Si anak mengklarifikasi, “Yang aku mau adalah ungkapan kekaguman (bukan bertanya-pen)”

Sang ayah menjawab, “Oh, kalau begitu bilangnya seperti ini,

مَا أَحْسَنَ السَمَاءَ

“Maa ahsana as samaa-a”[2]

Diriwayatkan juga bahwa Abul Aswad Ad Dualiy mendengar seseorang membaca ayat di awal-awal surat At Taubah,

أَن الله بَرِيء من الْمُشْركين وَرَسُوله

Seperti ini di bagian akhirnya, wa rasuulihi…”

Abul Aswad pun terkaget mendengarnya. Seharusnya dibaca wa rasuuluhu…”[3] tetapi dibaca wa rasuulihi…”.[4]

Singkat cerita, ‘Ali bin Abi Thalib radhiyallahu ‘anhu mengajak Abul Aswad Ad Dualiy menyusun kaidah bahasa arab. Beliau diktekan beberapa teori nahwu kepada Abul Aswad.

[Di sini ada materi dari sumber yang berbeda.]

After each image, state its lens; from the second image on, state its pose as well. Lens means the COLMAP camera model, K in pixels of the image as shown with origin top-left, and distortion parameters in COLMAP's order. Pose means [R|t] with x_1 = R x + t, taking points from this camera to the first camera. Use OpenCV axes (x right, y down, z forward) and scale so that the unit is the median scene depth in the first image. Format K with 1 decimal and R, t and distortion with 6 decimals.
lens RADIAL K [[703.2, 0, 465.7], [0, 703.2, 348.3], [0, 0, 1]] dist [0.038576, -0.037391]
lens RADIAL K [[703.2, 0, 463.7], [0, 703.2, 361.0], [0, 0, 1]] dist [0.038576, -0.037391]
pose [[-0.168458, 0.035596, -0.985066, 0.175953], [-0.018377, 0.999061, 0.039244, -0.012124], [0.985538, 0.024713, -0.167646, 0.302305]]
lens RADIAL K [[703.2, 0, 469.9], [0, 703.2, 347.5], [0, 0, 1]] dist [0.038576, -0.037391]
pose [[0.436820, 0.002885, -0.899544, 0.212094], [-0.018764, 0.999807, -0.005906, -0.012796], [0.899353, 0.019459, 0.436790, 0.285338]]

Lantas beliau katakan,

انح هذا النحو

“Unhu hadzan nahwa”

(Ikutilah contoh ini)

Dari situlah nama “nahwu” melekat untuk ilmu ini. (Al Qawaa’id Al Asaasiyyah, hal. 5)

Dimana awal perkembangannya?

Berbagai sumber menyebutkan bahwa ilmu nahwu berkembang di Bashrah (Min Taariikhin Nahwi Al ‘Arabiyy, hal. 27, Maktabah Syamilah)

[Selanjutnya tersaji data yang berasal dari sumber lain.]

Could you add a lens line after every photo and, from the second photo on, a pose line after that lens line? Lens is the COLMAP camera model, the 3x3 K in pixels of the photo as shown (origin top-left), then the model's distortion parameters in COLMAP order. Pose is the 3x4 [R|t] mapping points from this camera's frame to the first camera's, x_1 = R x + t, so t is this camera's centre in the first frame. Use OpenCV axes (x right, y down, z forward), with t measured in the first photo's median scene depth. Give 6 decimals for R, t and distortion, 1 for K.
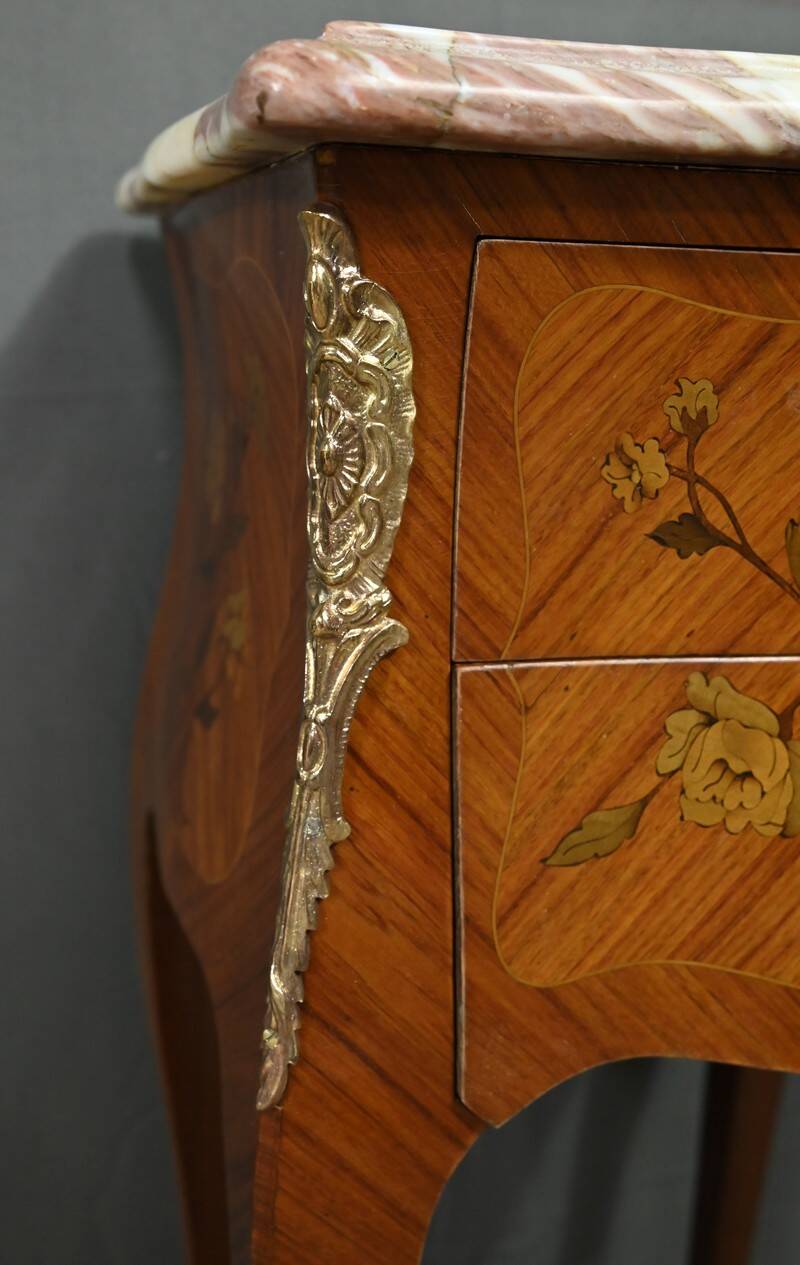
lens RADIAL K [[1255.4, 0, 377.0], [0, 1255.4, 629.2], [0, 0, 1]] dist [-0.004290, 0.000000]
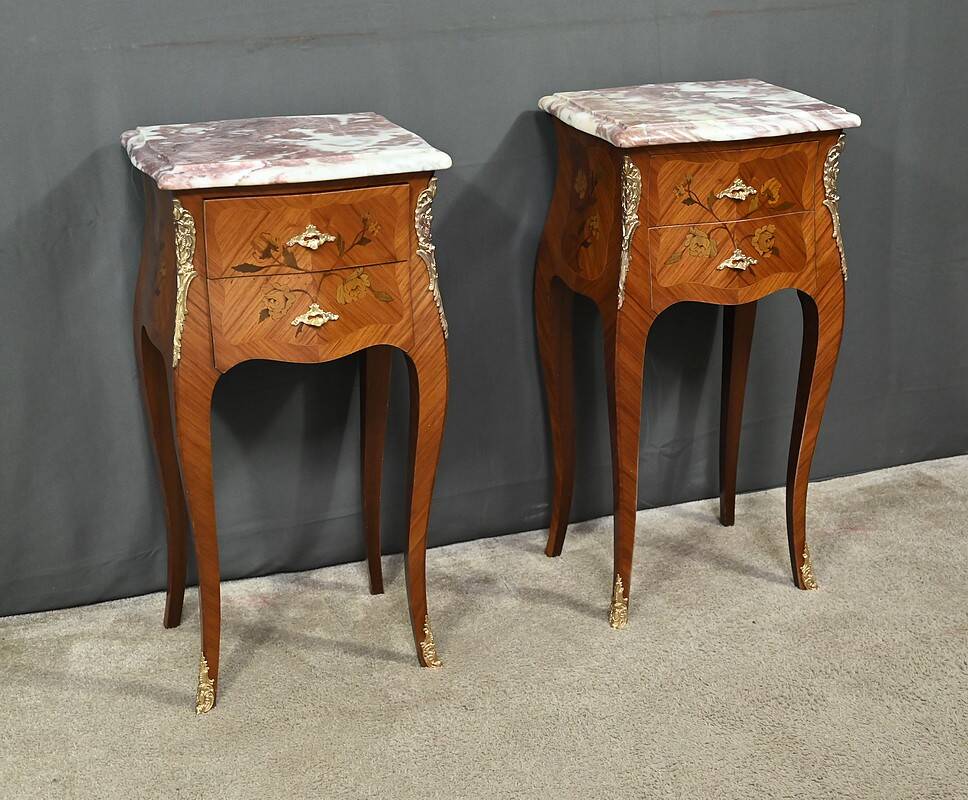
lens RADIAL K [[1778.2, 0, 488.6], [0, 1778.2, 396.9], [0, 0, 1]] dist [-0.008411, 0.000000]
pose [[0.993776, -0.064072, 0.091127, -1.391085], [0.053872, 0.992438, 0.110289, -0.133822], [-0.097505, -0.104694, 0.989713, -6.726894]]
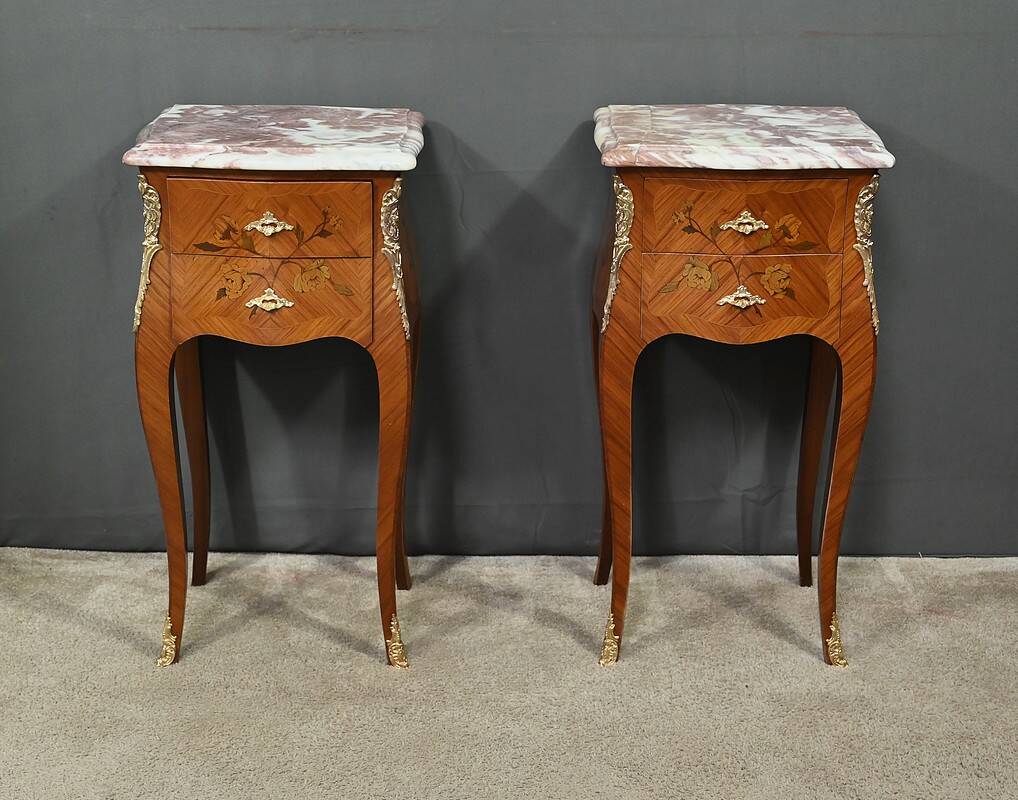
lens RADIAL K [[1906.6, 0, 478.4], [0, 1906.6, 394.6], [0, 0, 1]] dist [-0.001714, 0.000000]
pose [[0.960569, 0.072411, -0.268449, 1.591745], [-0.045750, 0.993495, 0.104279, -0.182143], [0.274253, -0.087886, 0.957633, -6.902838]]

Namun seiring berjalannya waktu, terdapat dua madzhab besar dalam bahasa arab, yakni madzhab Bashrah dan Kufah.

[1]Secara harfiah artinya : “Apa yang paling indah di langit?”

[2]Secara harfiah artinya : “Betapa indahnya langit itu?”

[3]Sehingga artinya, “sesungguhnya Allah dan Rasul-Nya berlepas diri dari orang-orang musyrikin” (QS. At Taubah : 3)

[4]Sehingga artinya, “sesungguhnya Allah berlepas diri dari orang-orang musyrikindan Rasul-Nya”

Penyusun : Yananto Sulaimansyah, S.T. (Mudir Ma’had Al ‘Ilmi Yogyakarta)

About Author

2 Comments

  1. Afwan ustadz, bukankah benar مُتَعَلِّمِيْنَ karena kata tersebut jama’ mudzakkar salim dan posisi nya sebagai maf’ulbih sehingga terkena i’rab nashob? Afwan jika salah, ditunggu penjelasannya ustadz. Jazakallahu khayran…

    • إَنَّا قَوْمٌ مُتَعَلِّمِيْنَ merupakan kalimat yang disisipkan إنَّ. Aslinya kalimat tersebut bunyinya نَحْنُ قَوْمٌ مُتَعَلِّمُوْنَ (kami adalah kaum yang terpelajar).
      Kalimat نَحْنُ قَوْمٌ مُتَعَلِّمُوْنَ merupakan bentuk mubtada’ dan khabar. Mubtada’-nya adalah نَحْنُ.

      مُتَعَلِّمُوْنَ adalah sifat dari قَوْمٌ . Sehingga bentuk kata ini harus mengikuti kata قَوْمٌ baik ia dalam keadaan marfu’, manshub ataupun majrur.

      Fungsi adanya kata إنَّ adalah untuk menashobkan mubtada’ dan memarfu’kan khabar. Dalam kalimat tersebut mubtada’-nya adalah kata نَحْنُ sehingga نَحْنُ harus dinashobkan.

      نَحْنُ merupakan isim mabniy sehingga tidak mengalami perubahan bentuk. Dan sebagai dhamir kata نَحْنُ jika disandingkan dengan إنَّ keduanya menjadi menyatu. Ditulis : إَنَّا (dengan alif).
      Maka kata إَنَّا di kalimat awal artinya adalah sesungguhnya kami.

      Kemudian kata قَوْمٌ i’rabnya rafa’ sehingga tidak mengalami perubahan karena sedari awal memang sudah marfu’. Sehingga sifat dibelakangnya juga harus marfu’. Maka tidak tepat jika ditulis مُتَعَلِّمِيْنَ dan harus ditulis مُتَعَلِّمُوْنَ.